My husband broke my dreadful prognosis to our children, and my anguish was temporarily quashed at the sight of theirs.
In
those first few weeks I was often immobilised with self-pity and shock.
But as those despairing feelings wore off, so my determination to steal
more time grew stronger.
Jonathan
and I retired so that we could focus on keeping me alive for as long as
possible, and enjoy whatever family time we had left.
I
had surgery to remove the bulk of the tumour, followed by radiotherapy
and chemotherapy. After the operation, I hired a personal trainer to
help me get stronger and — together with my treatment — I slowly started
to get better.
The
turning point came four months later when my daughter, Molly, who’d won a
place at University in Chicago, said she couldn’t bear to leave me in
case my condition deteriorated. I insisted she went and told her I
wouldn’t have her turn down golden opportunities for me.
I
set myself the goal of living another two years. I focused on enjoying
simple pleasures with my family: like cooking and eating together and
taking our dog for long walks. The tumour was still there, but regular
check-ups showed that, contrary to expectations, it wasn’t getting any
worse.
So I started to
set myself little challenges. The following year I completed a half
marathon. Jonathan and the girls came with me and were cheering for me
at the finish line. Last year I cycled 3,702 miles across America and
raised almost £2 million for Macmillan and the neuro-oncology department
at the Royal Marsden, where I was treated. This summer I will row
across the English Channel to raise more money.
When
the two-year mark since my diagnosis approached, and I hadn’t relapsed,
my husband, ever the lawyer, said to me: ‘So, you’re still here — time
to re-negotiate!’
And
that’s what I’ve been doing ever since. It’s more than four years since I
was told my death was imminent, yet the cancer remains contained in
one part of my brain, and I don’t feel any more ready to leave my family
than I did then.’
To find out more about Anne’s fundraising, visit www.brainsonbikes.org
...AND SUPERGRAN BEATS THE LOT!
Century: 100-year-old great-grandmother Ellen McDonald has beaten cancer five times
At one point she was even given the last rites by a priest at her hospital bed. But that was nearly 50 years ago and she is still here to tell the tale.

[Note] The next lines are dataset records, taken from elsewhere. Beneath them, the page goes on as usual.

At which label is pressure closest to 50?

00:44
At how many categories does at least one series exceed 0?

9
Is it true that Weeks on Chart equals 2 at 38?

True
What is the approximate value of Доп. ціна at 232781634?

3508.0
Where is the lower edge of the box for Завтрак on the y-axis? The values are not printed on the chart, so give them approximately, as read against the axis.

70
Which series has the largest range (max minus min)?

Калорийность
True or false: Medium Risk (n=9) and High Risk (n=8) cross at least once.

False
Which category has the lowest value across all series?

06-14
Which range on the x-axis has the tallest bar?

Ellen, from Leeds, was born in 1911 - the same year as King George V's coronation. her health problems began when she was diagnosed with breast cancer in the early Fifties and underwent a double mastectomy.
Ten years later she had cancer in her gall bladder, and it was removed. She also underwent a hysterectomy after the cancer was found in her womb.
But in 1963, when cancer was discovered in her bowel, she was not expected to survive.
Ellen, a mother of five sons and great-grandmother to eight, says: 'I made it through because of my spirit and the surgons' skill.'
Ellen, whose husband, Jim, died 18 years a go, lives in sheltered accommodation and puts her longevity down to hard work and 'the occasional glass of wine'.